Monday, March 11, 2013

The Bad Samaritan


Jesus replied and said, “A man was going down from Jerusalem to Jericho, and fell among robbers, and they stripped him and [a]beat him, and went away leaving him half dead. And by chance a priest was going down on that road, and when he saw him, he passed by on the other side. Likewise a Levite also, when he came to the place and saw him, passed by on the other side. --Luke 10:30-32 (NASB)
How can it be that despite the pleas of an incredulous 911 operator trying to elicit a twinge of human compassion, a trained nurse stood by and watched 87-year-old Lorraine Bayless suffer a heart attack, collapse and die?

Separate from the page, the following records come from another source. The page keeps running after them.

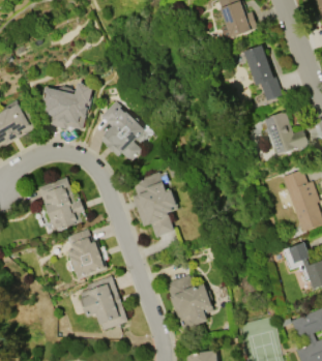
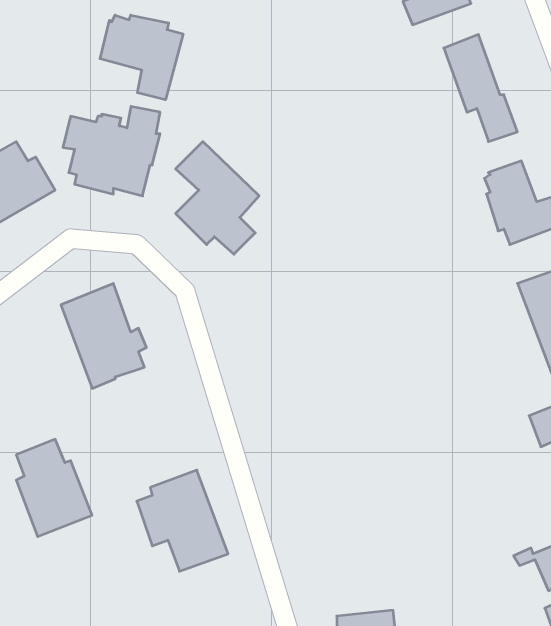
building: none -> [100,15,183,100]
building: [131,172,177,238] -> none
building: [66,229,107,280] -> [16,439,92,537]
building: [165,274,213,333] -> none

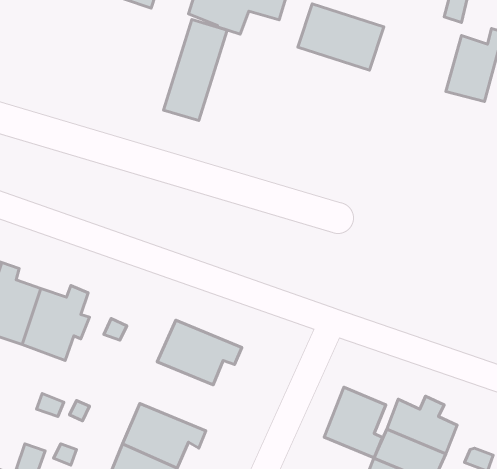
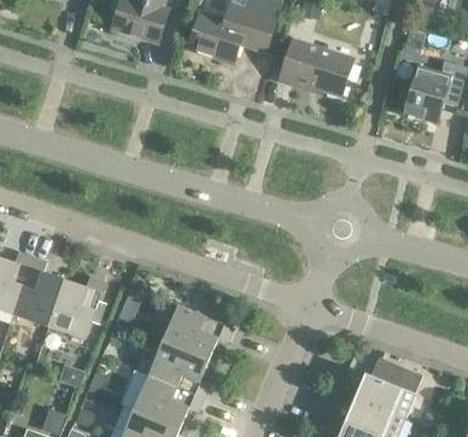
building: [163,20,227,121] -> none
building: none -> [147,340,209,398]
building: [324,387,386,458] -> none

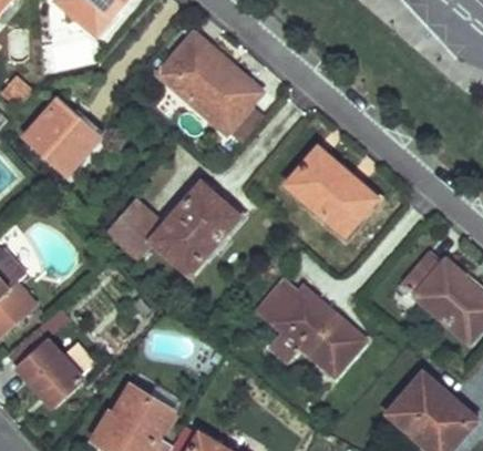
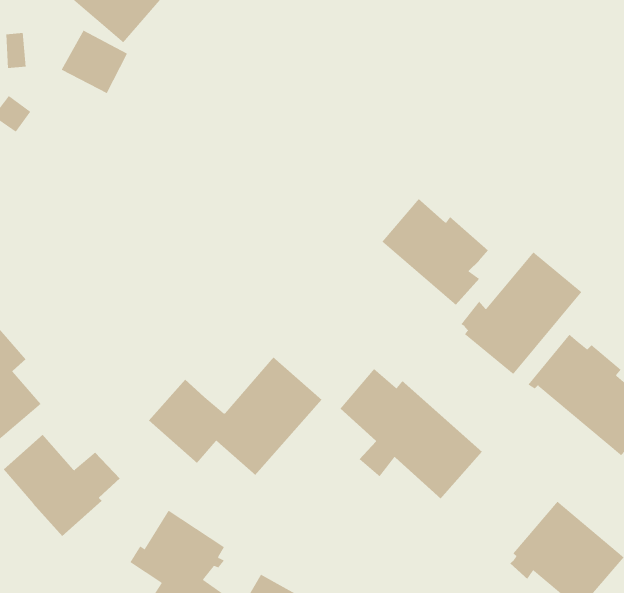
building: [161,37,259,132] -> none
building: [25,102,102,173] -> none
building: [110,184,239,273] -> [148,356,322,476]
building: none -> [461,251,582,375]

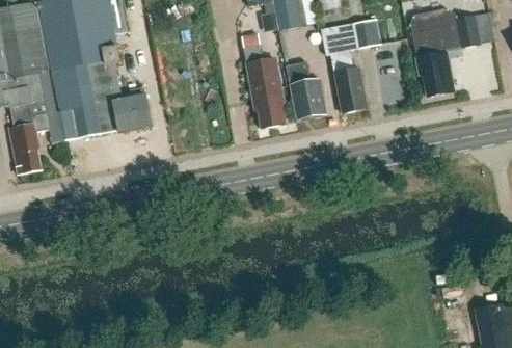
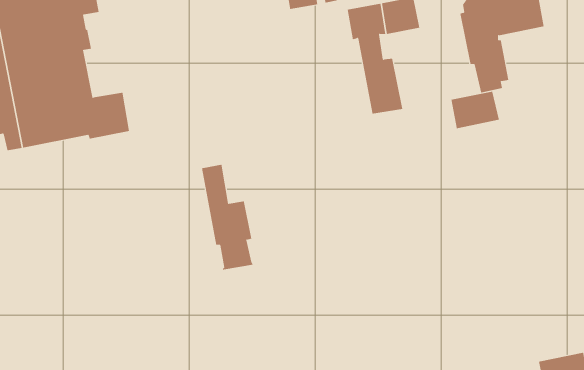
building: [243,44,285,128] -> [201,164,254,270]
building: [286,60,325,118] -> none
building: none -> [451,91,500,129]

When people lack internal character, compassion and common sense, they relate only to external rules. The Glenwood Gardens retirement community’s stonyhearted “no CPR” policy provided the Bad Samaritan nurse just the cover she needed to absolve herself of refusing to rescue a fellow human being in distress.
The context of this tragedy is a scandalously under-regulated retirement community system, a health care system increasingly driven more by money than by compassion, and a society that is growing colder to the value of its older members and of life itself.
We don’t have to succumb to a society that stands by and watches the elderly die, stuffs aging parents away like discarded heirlooms and even hastens their death through euthanasia and assisted suicide. We can reverse this creeping culture of death—by visiting and caring for the elderly, enacting protective laws and regulations, and teaching our children to value human life and esteem their elders.
Unless we redeem the lives of the aged among us, we are not only imperiling the elderly today; one day we will find ourselves at the mercy of a merciless society.